Holding companies were the chief buyers this year, according to Investment Counseling. Nine firms were sold to holding companies, vs. 12 in calendar year 1995 and only five in 1994. Four of those deals involved United Asset Management, Boston - the merger of affiliates Sirach Capital Management Inc. and Olympic Capital Management Inc.; the merger of affiliate Analytic Investment Management Inc. with TSA Capital Management Inc. into Analytic-TSA Global Asset Management and its later merger with affiliate Alpha Global Fixed Income Managers Inc.; and the merger of affiliates Pilgrim Baxter & Associates and Newbold's Asset Management Inc.
Strategic buyers are still active in the market and will be willing to pay the necessary prices to make some long-term impact in their business, said Russell Capital's Ms. Long. On the other hand, venture capitalists and financial buyers might need to rethink their buying strategy in light of the high price multiples and the need to show a return on investment within a given time frame, she said.

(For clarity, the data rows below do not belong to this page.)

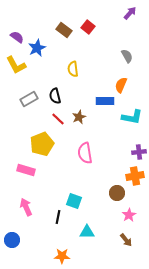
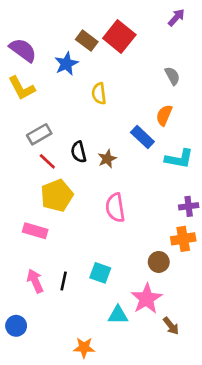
red square: (88, 27) -> (119, 36), size x1.6
purple semicircle: (17, 37) -> (23, 50), size x1.5
blue star: (37, 48) -> (66, 64), moved
black semicircle: (55, 96) -> (79, 152), moved
blue rectangle: (105, 101) -> (142, 137), turned 42
red line: (58, 119) -> (47, 161), moved
pink star: (129, 215) -> (147, 299), moved, size x1.6
black line: (58, 217) -> (64, 281), moved

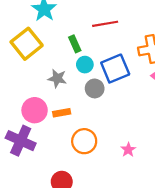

Insurance companies and banks have been almost inactive this year, according to Investment Counseling's analysis. Only two U.S. acquisitions were made by banks and only one by an insurance company. By comparison, 10 of 1995's deals involved banks, and nine involved insurers.
The prospect of a market correction won't slow transactions for the second half of the year, although the pace could be tempered by pricing pressure, said the analysts.
"The secular growth trends in this industry are very healthy and very attractive," said Ms. Long. "Even with some sort of market correction, it's still a very healthy business to be in."
The secular growth is driving transaction activity more than the financial market's behavior could, said Ms. Long. If managers believe in the long-term outlook for the industry, they will stay in the acquisition market, she said.
In the long term, a market correction won't put deals in the deep freeze, but it might give the parties pause, said PaineWebber's Mr. Hearsh. Buyers and sellers might want to hold off on closing deals until the market - and the value of their assets - stabilizes, he said.
At the same time, a negative market outlook could force the hand of firms sitting on the sidelines to jump in now or risk selling at the bottom, said Mr. Hearsh.
A correction might affect pricing negotiations initially, said Mr. Hearsh. He estimated buyers might be wary of paying more than they should as the market is dropping, while the sellers will be seeking to avoid closing a deal at a depressed price. But once the market settles and people have a chance to adjust their valuations and get comfortable with them, the action will resume, he added.